From Tidyverse to Scverse – Post 7: GlassBox UMAP — Making Dimensionality Reduction Interpretable

The black box in your pipeline 🔒 Link to heading

In Post 6, I rebuilt the canonical PBMC 3k pipeline with a deliberately modern stack. Polars for wrangling. Plotnine for plotting. uv for environments. Marimo for notebooks. The pipeline works. It is fast, reproducible, and pleasant to run.

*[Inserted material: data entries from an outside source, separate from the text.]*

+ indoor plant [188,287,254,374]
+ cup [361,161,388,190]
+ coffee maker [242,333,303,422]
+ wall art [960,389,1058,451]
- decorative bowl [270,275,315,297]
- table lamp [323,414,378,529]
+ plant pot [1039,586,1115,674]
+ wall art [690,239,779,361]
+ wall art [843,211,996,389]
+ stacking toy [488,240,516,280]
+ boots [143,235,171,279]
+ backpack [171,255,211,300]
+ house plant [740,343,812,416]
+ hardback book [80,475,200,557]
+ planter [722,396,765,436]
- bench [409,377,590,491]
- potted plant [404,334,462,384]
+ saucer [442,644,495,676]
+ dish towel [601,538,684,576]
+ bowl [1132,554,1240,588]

But there is a black box in the middle of it.

UMAP takes your high-dimensional data, performs some topological magic, and drops a beautiful 2D embedding into your lap. You look at it. You cluster it. You annotate cell types by where the dots land. And then someone asks the question you cannot answer:

“Why is this cell here and not there?”

Classical UMAP has no answer. It is a black-box transformation. You feed it a matrix, you get coordinates back, and the relationship between the two is entirely opaque. In single-cell analysis, where every point is a cell and every dimension is a gene, that opacity is a real problem. You are looking at a landscape without a legend.

That is the gap GlassBox UMAP fills.

What GlassBox UMAP actually does 🔍 Link to heading

GlassBox UMAP is a UMAP variant with one critical addition: it can tell you which features matter for every single point in the embedding.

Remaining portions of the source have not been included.